The latest and perhaps the most bizarre case are allegations that the once-all-powerful Interior Minister Vano Merabishvili doctored a passport to travel with a Saakashvili-led delegation on November 30 to Armenia.
In testimonies published by the interior ministry, airport passport control officials assert that the ID presented by Merabishvili contained his photo, but somebody else’s ("a certain Levan Maisuradze") name.
Only after the snafu was pointed out to a Merabishvili aide, did the ex-prime minister pull out "his real" passport, they claim.
Merabishvili has denied that he tried to pass a false passport, and charged that the interior ministry, which later questioned him, was being turned into a "repressive machine" for the selective prosecution of critics.
Merabishvili, Georgia's last prime minister, now works as the secretary-general of Saakashvili's United National Movement.
Responding to the fake-passport allegations, the president, in turn, termed them "so absurd . . . that it is hard for me to even make a comment about this."
Meanwhile, online commentators point to various holes in the government's line of argument.

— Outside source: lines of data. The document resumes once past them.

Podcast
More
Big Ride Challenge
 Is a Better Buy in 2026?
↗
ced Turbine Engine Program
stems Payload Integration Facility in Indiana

While, conceivably, an ex-interior-minister might know a thing or two about who can make a fake passport, why he would choose to try to use one in Georgia is unclear. Especially, since he was going on an official visit and not attempting to escape to Rio camouflaged in sunglasses and an Hawaiian shirt.
Other commentators have questioned the reasoning behind the decision to let Merabishvili proceed through passport control and on to Armenia, if, in fact, the government believed it had legitimate charges. The interior ministry claims it didn't want to disrupt Saakashvili's visit.
It plans to continue its investigation, saying that Merabishvili, "aiming to hinder the process of [the] investigation, has supplied [the] investigation with false information which contradicts the facts of [the] investigation."
Interior MInister Irakli Gharibashvili spelled it out in simpler terms: "He . . .lies," he told TV reporters on December 2. "He should show enough manhood to acknowledge the established fact" that he used a fake passport, Gharibashvili continued.
This appears to follow a certain line of recent commentary from the cabinet. In an interview with Foreign Policy's The Cable, Georgian Foreign Minister Maia Panjikidze described the former officials under arrest as "criminals and guilty."
So much for "innocent until proven guilty"?
Restoring justice and rule of law to Georgia was a key component of Ivanishvili's election platform, and many Georgians initially met the government's various investigations and arrests with cheers.
But, as the prosecutions strain the atmosphere in an already strained country, that popular enthusiasm has been losing steam. Some even fear that, at this rate, there might some day be precious little opposition left to prosecute.